Democrats have earned returns of 5.4% over just four months, higher than the 3.2% performance of the S&P 500. GOP portfolios are down over 2%.
The two ETFs – named NANC and KRUZ – allow anyone with a brokerage account to invest in what Democrat and Republican lawmakers (as well as their families) are holding at any given moment. They were created by Subversive Capital portfolio manager Christian Cooper and market research group Unusual Whales to draw attention to the issue of lawmaker stock trading.
The divergence in the portfolios has a lot to do with what Democrats like to own: technology.
Their top 5 holdings as of Friday are Microsoft (MSFT), Amazon (AMZN), Alphabet (GOOG), Apple (AAPL), and chipmaker Nvidia (NVDA). Nvidia has provided more fuel to a tech rally fueled by AI when it posted a better-than-expected quarter and blockbuster guidance in May.
The top GOP holdings look very different. They included Accenture (ACN), Energy Transfer LP (ET), Shell (SHEL), Philip Morris (PM), and Elevance Health (ELV).
Cooper is quick to note that had these ETFs existed last year – when the energy sector jumped nearly 60% – Republicans would have surely beat their colleagues on the other side of the aisle. But energy stocks have lost their luster this year, and that’s hurting Republican portfolios.
“It’s really a tale of two countries,” he said in an interview this week. Democratic portfolios, he notes, tend to be overwhelmingly focused on “things that are future focused” and that worldview is winning out at the moment.
All told, lawmakers as a whole beat the S&P 500 both in 2021 and in 2022, according to reports from Unusual Whales. Investors who took a bipartisan approach and invested equally in both funds this year might be wishing they just stuck with the S&P 500.

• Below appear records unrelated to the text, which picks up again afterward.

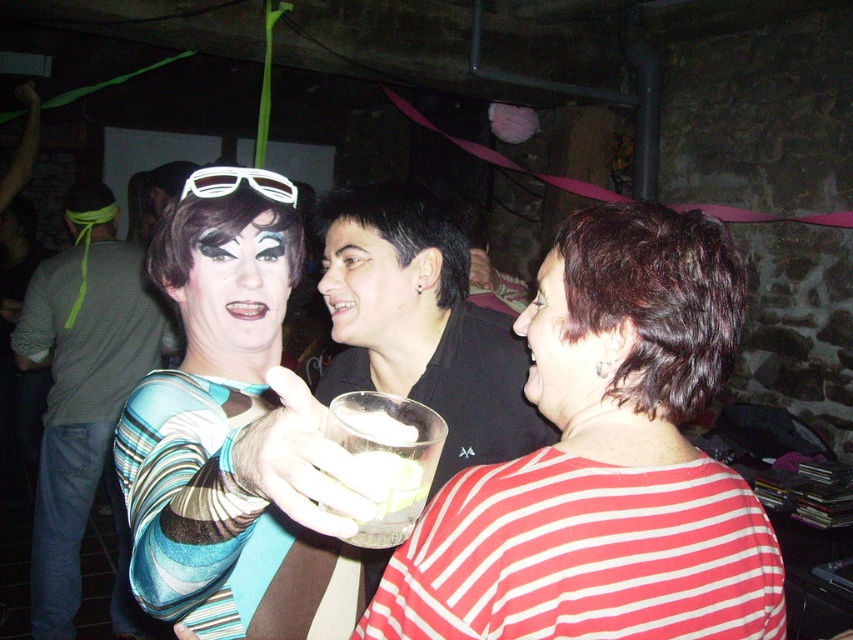
Does smooth skin face at center have a larger size compared to white plastic goggles at upper center?

Correct, smooth skin face at center is larger in size than white plastic goggles at upper center.

Consider the image. Who is more forward, (372, 310) or (236, 182)?

Point (236, 182)

Is point (358, 317) in front of point (202, 170)?

No, (358, 317) is behind (202, 170).

Identify the location of smooth skin face at center. (374, 289).

Does matte black face at center lie in front of matte black hair at center?

That is False.

You are a GUI agent. You are given a task and a screenshot of the screen. Output one action in this format:
    pyautogui.click(x=<x>, y=<y>)
    Task: Click on the matte black face at center
    This screenshot has width=853, height=640.
    Given the screenshot: What is the action you would take?
    pyautogui.click(x=236, y=292)

Which is in front, point (190, 360) or point (523, 317)?

Point (523, 317) is more forward.

At what (x,y) coordinates should I click in order to perform the action: click on matte black face at center. Please return your answer as a coordinate pair (x, y). Looking at the image, I should click on (236, 292).

Is striped fabric shirt at left closer to camera compared to white plastic goggles at upper center?

No, striped fabric shirt at left is further to the viewer.

Does point (64, 604) come closer to viewer compared to point (207, 179)?

No.

The height and width of the screenshot is (640, 853). I want to click on striped fabric shirt at left, so (x=84, y=400).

‘They’re generally trading less’
The returns this year are calculated from public disclosure filings required by law.
Some of these public disclosures have generated calls for Congress to ban any type of trading by members amid concerns they could leverage their privileged access to information.
That happened again this year after revelations that a few lawmakers from both parties sold banking stocks during the financial turmoil in March.
Another prominent incident happened in 2020 when then-Sens. Kelly Loeffler (R-GA) and Sen. Richard Burr (R-NC) sold an array of stocks after a private briefing on COVID-19 but before the larger public was fully aware of the coming pandemic.
Cooper says the returns in both portfolios are less a result of any day trading by lawmakers, who appear less likely to trade as scrutiny of their activity grows. “There are pockets of activities that I see,” he says but “they’re generally trading less.”
“Does oversight change behaviors?” he asks, answering “for now it appears that it has.”
But a significant contingent of lawmakers are still pushing to get the number of lawmaker trades to zero. There are at least five bills that have been introduced this Congress that would levy a ban on lawmaker trading.
One approach in the Senate comes from bipartisan lawmakers including Sens. Elizabeth Warren (D-MA) and Josh Hawley (R-MO). Another bipartisan effort in the House is up to 60 co-sponsors.
The various efforts aim to update the current rules, which have been in place since they were signed into law by then-President Obama in 2012. That legislation clarified that insider trading laws applied to lawmakers and also instituted a requirement that lawmakers disclose their trades within 45 days.
Those trade disclosures – along with annual financial reports – are what has allowed the NANC and KRUZ ETFs to exist by allowing a near-real time look at lawmakers portfolios.
For his part, Cooper expects the ETFs not to go anywhere anytime soon, pegging the chances that Congress polices itself with a ban at “near zero.”
He hopes instead for greater restrictions, such as a shorter reporting window and bigger fines for lawmakers who break the rules.
But even on that front he isn’t optimistic. “We almost defaulted on the debt, we can’t pass cannabis legalization, we can’t get basic things done,” he said this week of what he’s expecting to actually happen on Capitol Hill.